▶ **TO DO**
Reproduce the entire essay on Eamon Colman's painting below, word for word.

▶ **TEXT BLOCK**
The Poet’s House

To a nonpainter, oil paint is uninteresting and faintly unpleasant. To a painter, it is the life’s blood: a substance so utterly entrancing, infuriating, and ravishingly beautiful that it makes it worthwhile to go back into the studio every morning, year after year, for an entire lifetime.[1] - James Elkins 'What Painting Is'

 

Preface

For Eamon Colman, each painting is a new conversation between the processes of painting and a complex, remembered, and inclusive sense of a place. My encounter with his work has also been a conversation, unpredictable, surprising and often humbling. I have not written about art as art for many years and my interest lies in its “broader implications… as an epistemology … a way to understand one’s relationship to what lies beyond it.”[2] In its being a place one enters alone, “but in communion with your imagination… solitudes in which we meet”.[3]   

I initially assumed my task here was to pay close attention to the conversation that unfolded with the work and then to write a text. There was, however, a complication. After a life working in academia, discovering Colman’s work upped the challenge to think and write differently. A challenge that, in the last eighteen months, has become closely related to my return to painting. So, I write here as a late returnee, one wishing to look again at the complex relationship between painting and place.

Eamon Colman 'The Poets House'

Eamon Colman 'The Poets House'

Storied land

"We tell ourselves stories in order to live...[4] // I think of human psyches as landscapes…"[5] - Rebecca Solnit

 

I knew virtually nothing of Eamon Colman’s work until I saw paintings from his Scattered Showers exhibition. Initially intrigued as much by his knowledge of the history and qualities of the County Kilkenny uplands as by his work, I nevertheless began to look carefully at the paintings. My curiosity stemmed from our being creatively immersed in similar landscapes, engrossed by the particularities, challenges and environment of upland regions, their weather, their specific inflections of human community.

▶ **DATA SEGMENT**

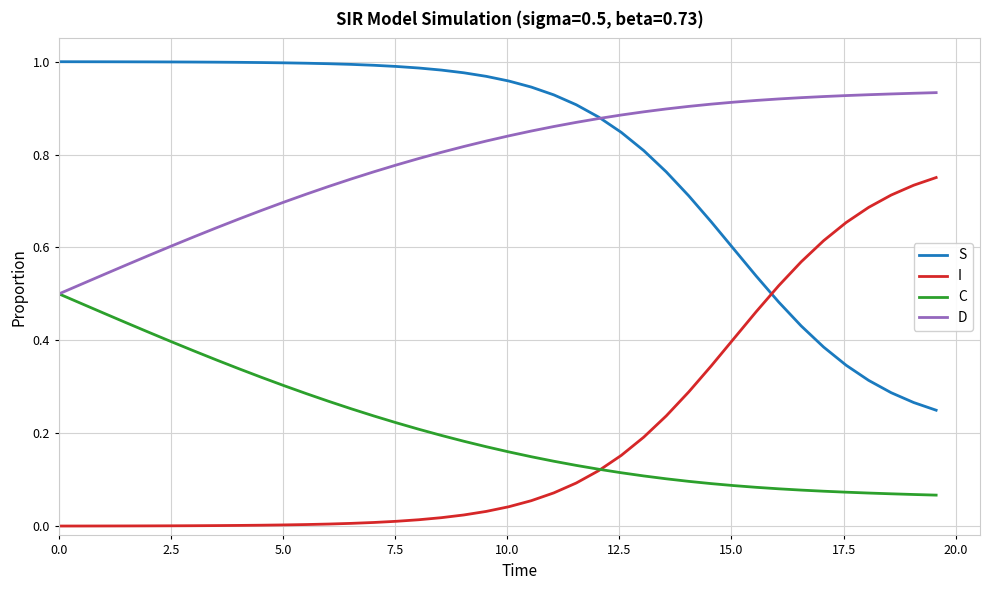

Does the chart have visible grid lines?

Yes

▶ **WRITTEN SOLUTION**
The Poet’s House

To a nonpainter, oil paint is uninteresting and faintly unpleasant. To a painter, it is the life’s blood: a substance so utterly entrancing, infuriating, and ravishingly beautiful that it makes it worthwhile to go back into the studio every morning, year after year, for an entire lifetime.[1] - James Elkins 'What Painting Is'

 

Preface

For Eamon Colman, each painting is a new conversation between the processes of painting and a complex, remembered, and inclusive sense of a place. My encounter with his work has also been a conversation, unpredictable, surprising and often humbling. I have not written about art as art for many years and my interest lies in its “broader implications… as an epistemology … a way to understand one’s relationship to what lies beyond it.”[2] In its being a place one enters alone, “but in communion with your imagination… solitudes in which we meet”.[3]   

I initially assumed my task here was to pay close attention to the conversation that unfolded with the work and then to write a text. There was, however, a complication. After a life working in academia, discovering Colman’s work upped the challenge to think and write differently. A challenge that, in the last eighteen months, has become closely related to my return to painting. So, I write here as a late returnee, one wishing to look again at the complex relationship between painting and place.

Eamon Colman 'The Poets House'

Eamon Colman 'The Poets House'

Storied land

"We tell ourselves stories in order to live...[4] // I think of human psyches as landscapes…"[5] - Rebecca Solnit

 

I knew virtually nothing of Eamon Colman’s work until I saw paintings from his Scattered Showers exhibition. Initially intrigued as much by his knowledge of the history and qualities of the County Kilkenny uplands as by his work, I nevertheless began to look carefully at the paintings. My curiosity stemmed from our being creatively immersed in similar landscapes, engrossed by the particularities, challenges and environment of upland regions, their weather, their specific inflections of human community.